While we walk around seemingly perplexed, but safe from an information reliability point of view, stress, obesity, and the insulin resistance that affects it, are locked in a deadly statistical positive feedback loop. We can never run an experiment that can capture with empirical data more than a small snapshot of data. Empiricism is simply not the way to solve this problem — no matter how large the data set.

What is the way to understand this is to posit causal mechanisms, look at case studies, and reward people who look broadly across multiple fields and engage in debate. That is going to require quite a different research organization than currently exists — as well as researchers with broader empathy who can make the complex connections required.

And yeah — there’s probably some of my own confirmation bias in that approach — which is what I do in this piece, linking diet and a growth in authoritarianism. What’s interesting is the author links this to political outcomes as well. The states most affected are swing states looking for reversals of their fortunes, because their people are suffering.

The point of all this is still the same. We better get with dietary modification fast. I thought that it would take until the 2030s to really see some effect. As the data shows, I was wrong. The bell is tolling now. There is no happy note to end this on, either. There is a Perfect Storm scenario in all this that no one is discussing. And it’s this –if younger person effects of all-cause mortality get coupled with the other crisis happening on the other end of the age spectrum — Alzheimers Disease, which some have called Type III diabetes– we will have a compounding civilization-altering event.

5 thoughts on “More Societal Implications of the Obesity Epidemic — Insulin Resistance, Epigenetic Preloading and Obesity Showing Up in Mortality Stats

  1. My first thought when I read that article was the dancing around the cost of healthcare in the US. If going to the doctor takes people’s entire savings, people are going to die earlier.

    Liked by 1 person

  2. here is another view. this was on NPR today–she is part of the ‘fat pride’ movement . they dont want any bias against their views or fatness though they do have bias againt people (like me) who refuse to spend all day stuffing food down my throat and want to take a walk–they say i am 30 pounds underwieght and its unhealthy to tasake a walk. i altready have to carry a pack so i cannot carry 30 pounds of fat on me. she also says there is bias against people like her, but many people are not attracted to extremely obese people who have nothing to do or say apart from eating or going to buy food. they also expect everyone to pay for their hospital bills.

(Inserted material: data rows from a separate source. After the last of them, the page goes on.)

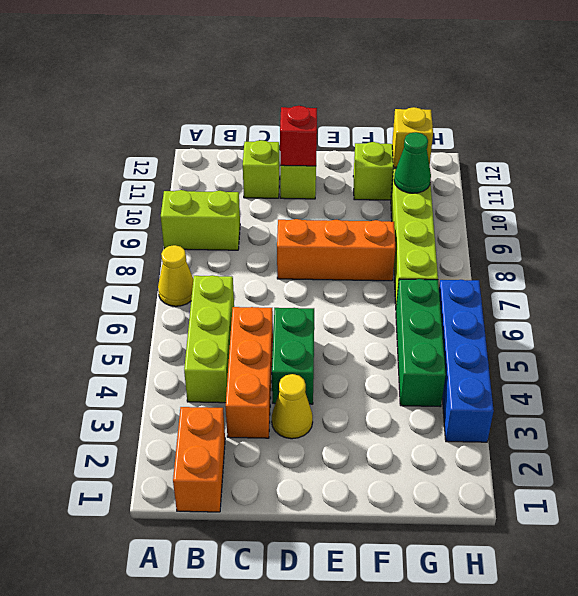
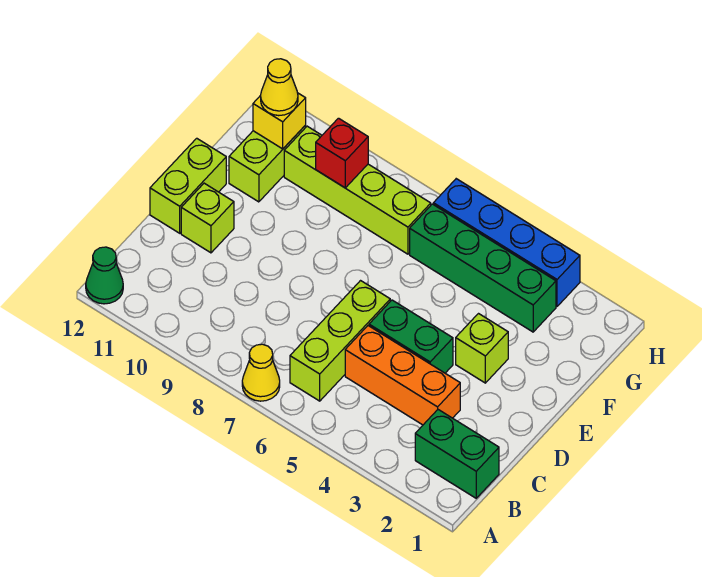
lime 1x2 brick [161,190,240,250] -> lime 1x2 brick moved to [150,138,226,233]
orange 1x2 brick [173,407,225,512] -> green 1x2 brick [415,410,499,498]
lime 1x3 brick [184,275,234,403] -> lime 1x3 brick turned to [290,281,390,401]
lime 1x1 brick [243,140,280,198] -> lime 1x1 brick moved to [456,314,508,383]
yellow 1x1 cone [272,374,313,439] -> yellow 1x1 cone moved to [261,59,298,116]
orange 1x3 brick [277,219,395,281] -> none
red 1x1 brick [280,106,317,166] -> red 1x1 brick moved to [316,118,368,188]
green 1x3 brick [396,279,446,407] -> green 1x4 brick [410,204,556,332]
green 1x1 cone [394,132,431,193] -> green 1x1 cone moved to [86,247,123,304]

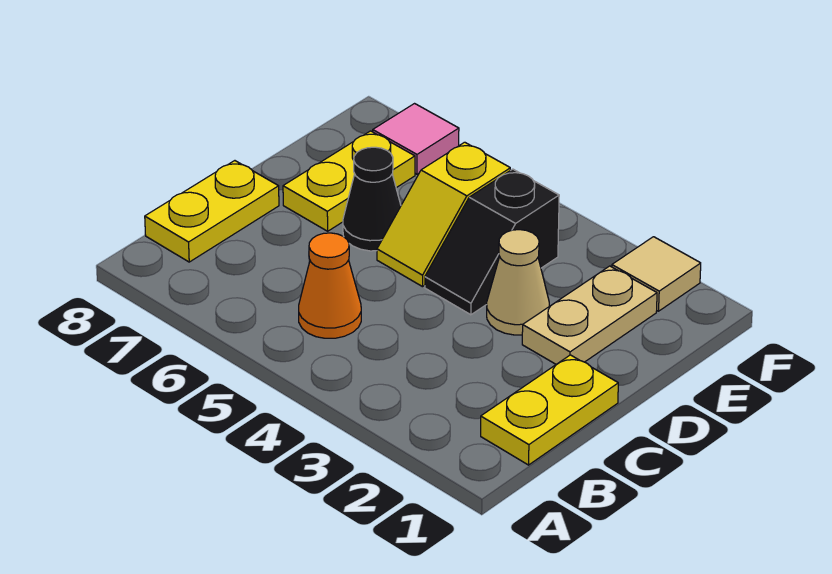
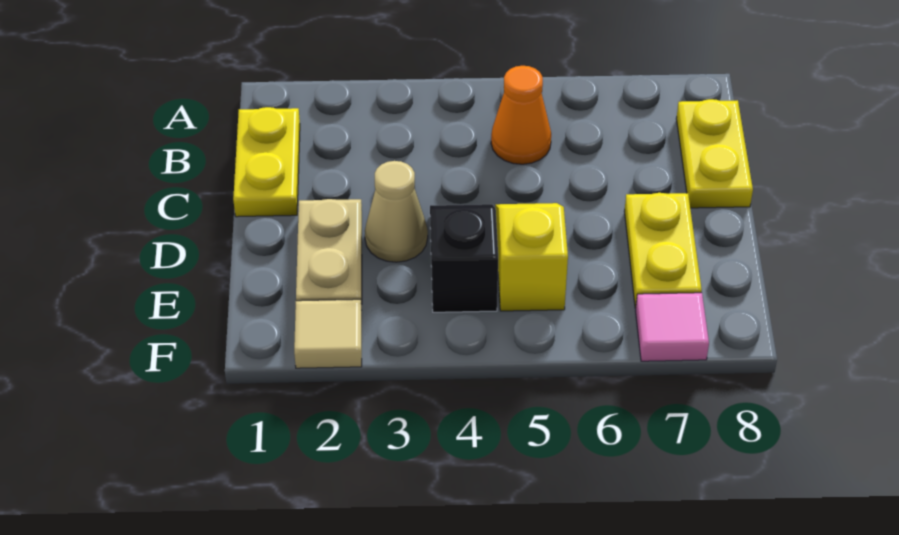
black 1x1 cone [343,147,401,251] -> none

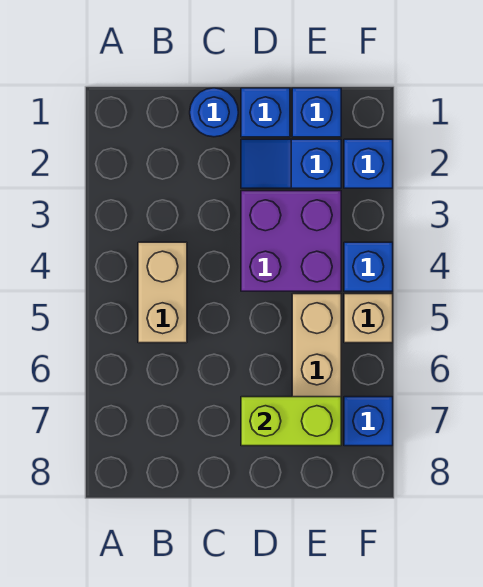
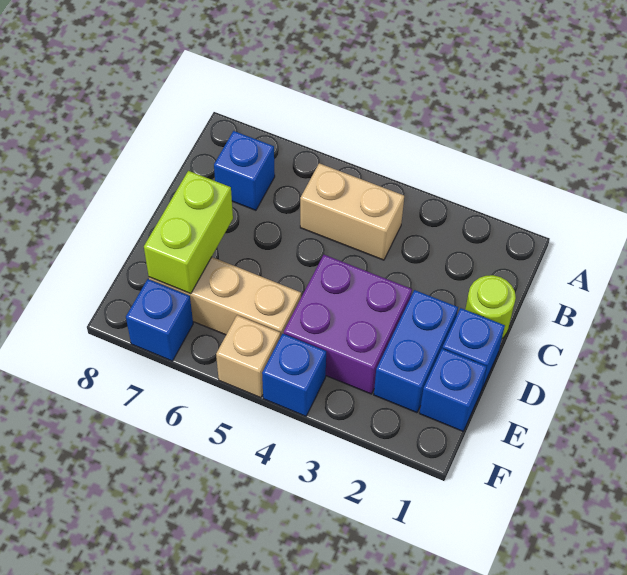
blue 1x1 round brick [190,88,238,137] -> lime 1x1 round brick [465,275,516,338]
blue 1x2 slope [241,139,341,188] -> blue 1x2 brick [374,290,458,413]
blue 1x1 brick [344,139,393,188] -> blue 1x1 brick moved to [214,131,275,210]

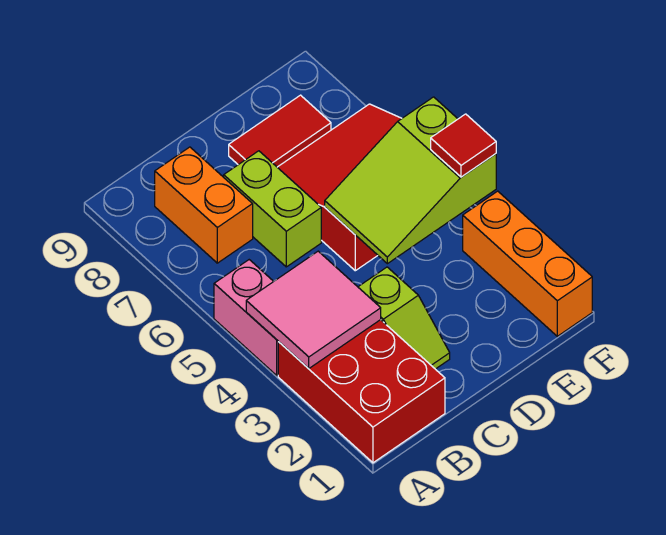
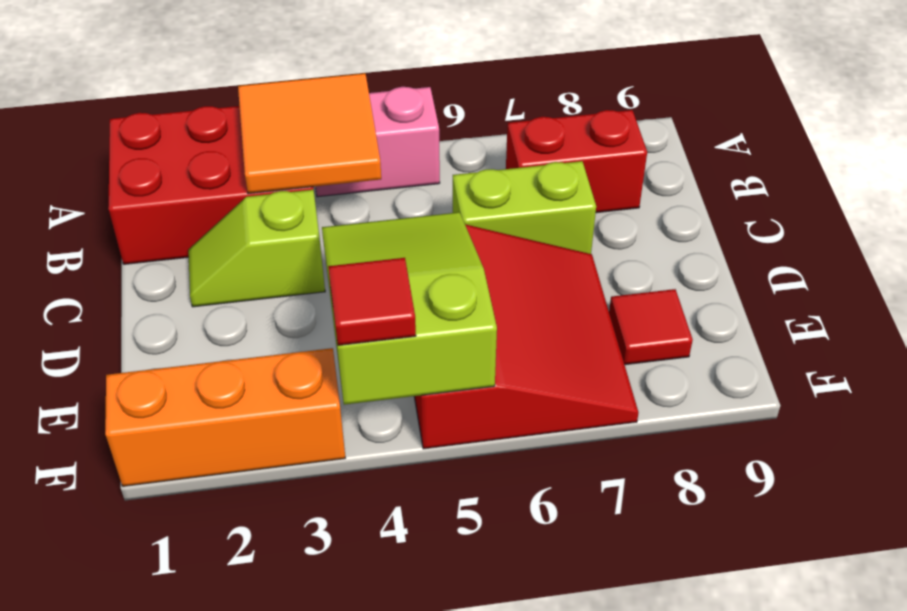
pink 2x2 tile [246,251,381,368] -> orange 2x2 tile [238,73,381,194]
orange 1x2 brick [155,147,253,263] -> red 1x2 brick [506,110,647,213]
red 1x2 tile [229,95,331,167] -> red 1x1 tile [609,289,693,365]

    some people can handle a wide variety of different weights so i personally do not discriminate–some people weigh from 140 to like 200 pounds as adults and are healthy—in my case, i know if i hit 155 pounds i may end up in a hospital or sick. only thing i ask is you do not tell me what to eat or how to live my life. . i rarely get that—i am told ‘no walking. just eat’ . )i throw alot of the food i am given in the trash–hide that. i view it as poison). see on youtube ‘kill your sons’ by lou reed. not his best song but a good one. .


  3. Great piece! I was planning on writing something about this. But you beat me to it. And maybe you already said what I would’ve said, as our views overlap to such an extent. You were right to link your earlier post about v-memes and sugar.

    That is another post of yours that I wholeheartedly agree with (and which I linked to from an earlier post of mine about diets and systems). We have a hard time applying systems thinking because the system we need to think about contains and constrains us, defines us and structures our entire sense of identity and reality. The system, as an expression of an ideological paradigm, is a self-contained reality tunnel.

    Posts like this are my favorites on your blog. So few people are making this connection between such things as systems thinking, diet, health, addiction, stress, inequality, etc. Robert Lustig is the closest to coming to more fully understand some of this, specifically in terms of diet (inspired by you, I finally got around to reading Lustig).